While there is excitement surrounding the Woodlands Campus, there are also some concerns about staffing. The center will need to hire 16 teachers and two administrative staff to run the center, Orange County Parent Child Center Executive Director Lindsey Trombley said.

“We are hoping to form relationships with graduating students of (Community College of Vermont),” Trombley wrote in an email. “Recruitment will be a challenge We hope to grow the workforce while not taking teachers away from other programs.”

Community College of Vermont President Joyce Judy said she is looking forward to placing early childhood education students as interns at the Woodlands Campus.

In the last academic year, a record number of students were enrolled in CCV’s early childhood education certificate and degree programs, including people who already work in the field and are looking to further their education.

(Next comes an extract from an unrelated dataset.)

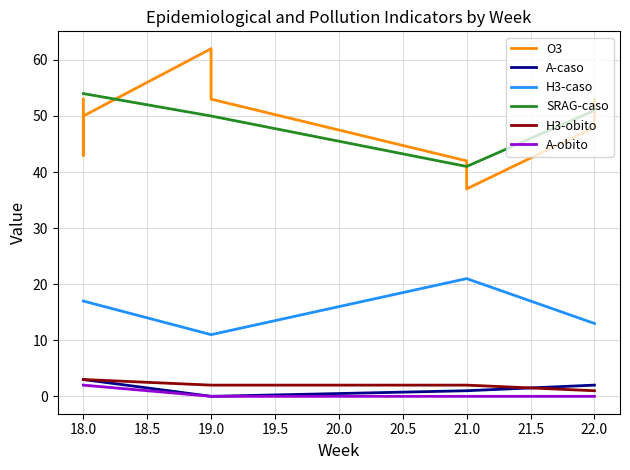

List the series in order of their peak value, lowest first.

A-obito, A-caso, H3-obito, H3-caso, SRAG-caso, O3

“One of the best things we can do to help students is help them find a placement if they’re interested in going into early childhood education so that while they’re taking course they can also begin to have experience in that field,” Judy said. “A new entity is very exciting because you can start at the ground floor and work with them as they expand.”

Parents have been talking excitedly about the Woodlands campus, Kill said.

“It’s going to make a huge difference in a lot of people’s workdays and lives,” she said.